[[ RECORDS SUPPLIED, beginning ]]

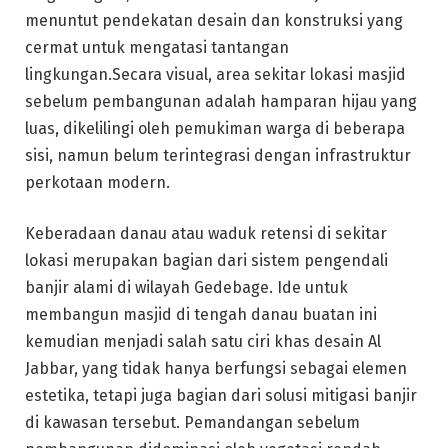
menuntut pendekatan desain dan konstruksi yang
cermat untuk mengatasi tantangan
lingkungan.Secara visual, area sekitar lokasi masjid
sebelum pembangunan adalah hamparan hijau yang
luas, dikelilingi oleh pemukiman warga di beberapa
sisi, namun belum terintegrasi dengan infrastruktur
perkotaan modern.
Keberadaan danau atau waduk retensi di sekitar
lokasi merupakan bagian dari sistem pengendali
banjir alami di wilayah Gedebage. Ide untuk
membangun masjid di tengah danau buatan ini
kemudian menjadi salah satu ciri khas desain Al
Jabbar, yang tidak hanya berfungsi sebagai elemen
estetika, tetapi juga bagian dari solusi mitigasi banjir
di kawasan tersebut. Pemandangan sebelum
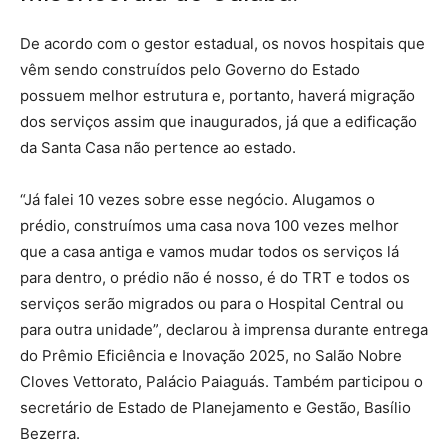
De acordo com o gestor estadual, os novos hospitais que
vêm sendo construídos pelo Governo do Estado
possuem melhor estrutura e, portanto, haverá migração
dos serviços assim que inaugurados, já que a edificação
da Santa Casa não pertence ao estado.
“Já falei 10 vezes sobre esse negócio. Alugamos o
prédio, construímos uma casa nova 100 vezes melhor
que a casa antiga e vamos mudar todos os serviços lá
para dentro, o prédio não é nosso, é do TRT e todos os
serviços serão migrados ou para o Hospital Central ou
para outra unidade”, declarou à imprensa durante entrega
do Prêmio Eficiência e Inovação 2025, no Salão Nobre
Cloves Vettorato, Palácio Paiaguás. Também participou o
secretário de Estado de Planejamento e Gestão, Basílio
Bezerra.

[[ RECORDS SUPPLIED, end ]]

PROBLEM REQUIREMENTS:
Please reproduce the material from its beginning through the line containing "sisi, namun belum", with both ends included, and leave the pictures out of your answer.

RESULT OF THIS TASK:
menuntut pendekatan desain dan konstruksi yang
cermat untuk mengatasi tantangan
lingkungan.Secara visual, area sekitar lokasi masjid
sebelum pembangunan adalah hamparan hijau yang
luas, dikelilingi oleh pemukiman warga di beberapa
sisi, namun belum terintegrasi dengan infrastruktur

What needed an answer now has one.